Biasanya, penambangan di pertambangan batu bara dilakukan dengan menggali dan masuk-masuk terowongan, misalnya di Cina atau di daerah-daerah Indonesia lainnya. Tapi hal tersebut tidak berlaku bagi pertambangan batu bara di Sangata. Batu bara muncul ke permukaan bumi dan bahkan membentuk bukit-bukit batu bara yang tinggal dipoles sedikit lalu tinggal mengeruk batu baranya. Barangkali dengan menggunakan “aji mumpung” seperti orang Jawa kalau lagi punya kesempatan mereka akan menggunakan dan menghabiskan semuanya tidak tahu apakah besok butuh atau tidak. Pun demikian dengan Sangata, lama kerja 8 jam dengan dibagi menjadi 3 shift semakin memperjelas asumsi saya akan eksploitasi yang dikumandangkan di bumi Sangata. 3 dikalikan 8 jadi 24 jam, genap sehari semalam eksploitasi tambang itu tidak berhenti, sungguh pemandangan yang lagi-lagi paradoks. Yang lebih parah lagi, jam kerja ada yang 12 jam dan hanya menggunakan 2 shift.

Sangatta termasuk daerah “remote area”, yaitu salah satu daerah marginal yang secara social capital kurang punya akses dan andil besar, tapi hal itu tidak menyurutkan minat dan libido warga Sangata untuk mengkapitalisasi Sangata. Ekspansi besar-besaran secara ekonomi yang dibubuhi dengan budaya instan dan siap saji semakin menjadikan SDM kurang paham akan makna edukasi, teori “Human Capital” belum benar-benar berlaku di sini. Kondisi ini apabila tidak segera diantisipasi memungkinkan Sangatta akan menjadi “Kota Hantu” dalam waktu dekat, mengingat hampir nafas dan jantung kehidupan Sangatta berasal dari sana.

Saya tetap saja buta akan kondisi Sangatta. beberapa hari kemudian, ada secercah harapan akan pertanyaan itu ketika saya bertemu dengan seorang penulis di Kota Sangata ini.
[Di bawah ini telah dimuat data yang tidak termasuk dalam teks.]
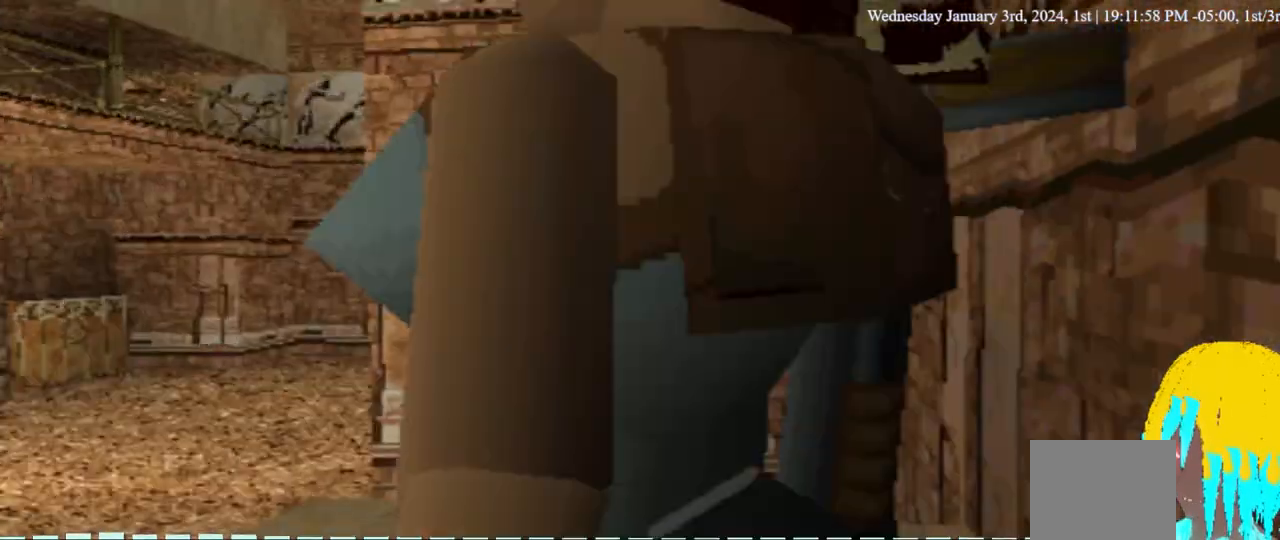
{"buttons": ["DPAD_UP", "DPAD_LEFT"], "left_stick": "center", "right_stick": "center", "events": []}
Dia Ia sedikit banyak memberikan gambaran tentang Sangatta. Dialah yang kemudian hari banyak memberi dinamika dalam hidup saya. “Saya seorang penulis, sejak SMP, SMA, hingga kuliah saya aktif pada jurnalistik mulai dari medding, buletin, dan majalah kampus. Pelatihan skala nasional pun pernah saya ikuti. Alhamdulillah, tulisan saya pernah dimuat di beberapa majalah ibukota, karena itu saya memahami kegelisahan anda. Sebagaimana saya dan teman-teman yang begitu menaruh harapan akan nuansa dan suasana Islami di Sangata. Tapi sekali lagi saya katakan “jangan terlalu berharap banyak dari lingkungan sekelilingmu”, karena jika hal itu yang ada dalam harapan dan benak anda, maka yang akan didapat lebih banyak kekecewaan dan kehampaan”.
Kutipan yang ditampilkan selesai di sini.